READING TEXT:
▶

A landmark discovery is poised to change that. An enormous collection of more than 200 works by Antoine has come onto the market, holding with it the potential to push the artist’s name from the precipice of obscurity into the pantheon of turn-of-the-century German painters.
“This collection should be viewed as a unique, one-of-a-kind, historically intact treasure,” said Jacquelyn Delin McDonald, Ph.D., a lecturer at the University of Texas at Dallas and a specialist in lesser-known 19th and 20th-century European art. “It documents modern life, spanning decades of societal change.”
Comprising 65 works in oil, 40 watercolors, and more than a hundred pencil drawings, it is, according to McDonald “the largest single-artist private collection of a German artist in the United States to my knowledge.”
The collected works are currently owned by Nohemi and Todd Barrowcliff, who purchased them as a unit from Fred Albright, Antoine’s grandson, in the 1990s. Albright, who had rented an apartment to Todd and Nohemi in southern California at the time, sold the collection to the young couple under the condition that the individual works never be pieced out.
For nearly three decades, the Barrowcliffs kept the collection in their home, furnishing their walls with some artworks and keeping the rest in storage. That is, until earlier this year, when Todd retired from his career as a special education teacher and relocated with Nohemi to the Dallas-Fort Worth area before turning their attention toward elevating Antoine’s work.
When the Barrowcliffs invited McDonald to their new home to assess their holdings, McDonald immediately recognized the skillful execution of Antoine’s paintings. The moment she encountered the travel trunk, however, she was nothing short of astonished. “It became apparent they had a collection of extreme cultural value,” McDonald recalled. “It was like a time capsule filled to the brim with visual and written ephemera of an almost forgotten life.”
Despite his relative obscurity today, Antoine enjoyed commercial and professional success during his lifetime. He was born in 1865 in Koblenz, Germany, a city between Cologne and Frankfurt, and though he demonstrated an aptitude for art from a young age, economic challenges led him to pursue employment in the post office. He cultivated his skills in tandem with his career in civil service, relocating to Berlin in 1891 to study at the Prussian Academy of Art.
It was there, in what would be his home for more than fifty years, that Antoine’s professional and artistic pursuits converged. He painted murals under the employ of the post office while studying part time at the Academy of Fine Arts. Though he experimented in watercolor and pastel, it was under the tutelage of Frank Skarbina — a co-founder, along with fellow German Impressionists Max Liebermann and Philipp Franck, of the Berlin Secession movement— that Antoine began to seriously pursue oil painting, the chosen medium for his most emblematic works.
Skarbina’s Modernist influence is evident in Antoine’s moody cityscapes, which constituted the overwhelming majority of his output from his middle period. The diffuse forms of the Berlin Cathedral, Brandenburg Gate, and Leipziger Platz are still unmistakable against a foreground of pedestrians in modern dress, hackney coaches, and other symbols of the Industrial Revolution. Such tableaux — many of which also traveled across the world, in miniature, on greeting cards and other commercial output for the post office — earned Antoine his moniker, “the Painter of Berlin.”

◀

STUDY QUESTIONS:
1/ Translate this sentence from the Antoine article into Spanish: "Despite his relative obscurity today, Antoine enjoyed commercial and professional success during his lifetime."
2/ Please retype everything in the Antoine article from "It was there, in" down to "most emblematic works.".
3/ Extend the Antoine article, picking up after its final sentence.
The listing that comes next is separate material with no connection to the Antoine article.

DATASET EXCERPT:
▶

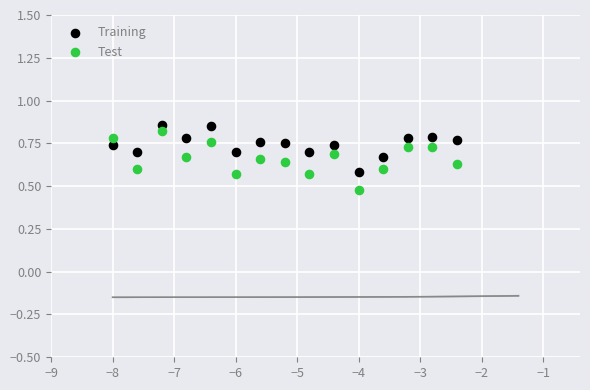

What are all the series names shown in the legend?

Training, Test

◀

ANSWER SET:
1/ A pesar de su relativa oscuridad hoy en día, Antoine gozó de éxito comercial y profesional durante su vida.

2/
It was there, in what would be his home for more than fifty years, that Antoine’s professional and artistic pursuits converged. He painted murals under the employ of the post office while studying part time at the Academy of Fine Arts. Though he experimented in watercolor and pastel, it was under the tutelage of Frank Skarbina — a co-founder, along with fellow German Impressionists Max Liebermann and Philipp Franck, of the Berlin Secession movement— that Antoine began to seriously pursue oil painting, the chosen medium for his most emblematic works.

3/
Antoine committed wholly to painting after his retirement from civil service in 1930. In addition to documenting urban life, he surveyed a range of subjects throughout his career, from still lifes and genre scenes to nudes and portraiture; several of these alternative subjects are included in the Barrowcliffs’ collection.
Antoine’s latter years are notably intertwined with a period of political upheaval as the Third Reich came to power in Germany in 1933. Along with his Secessionist contemporaries, Antoine fell under the scrutiny of the Reich Chamber of Culture; although he opposed Nazism (a series of paintings allegedly depicts Adolf Hitler as the devil), Antoine’s works gravitated toward Realism as he was ultimately forced to submit to the chamber’s strictures.
Still, Antoine’s portrayals of Berlin found favor with the Reich. As McDonald explained, “Three of Antoine’s works were purchased by Joseph Goebbels, and one was purchased by Adolf Hitler himself.” Under the banner of the regime’s propagandistic agenda, Antoine’s works were exhibited in six of the eight Grosse Deutsche Kunstausstellungen, (Great German Art Exhibitions) and even traveled to Chicago in 1933 as part of Germany’s exhibition at the World’s Fair.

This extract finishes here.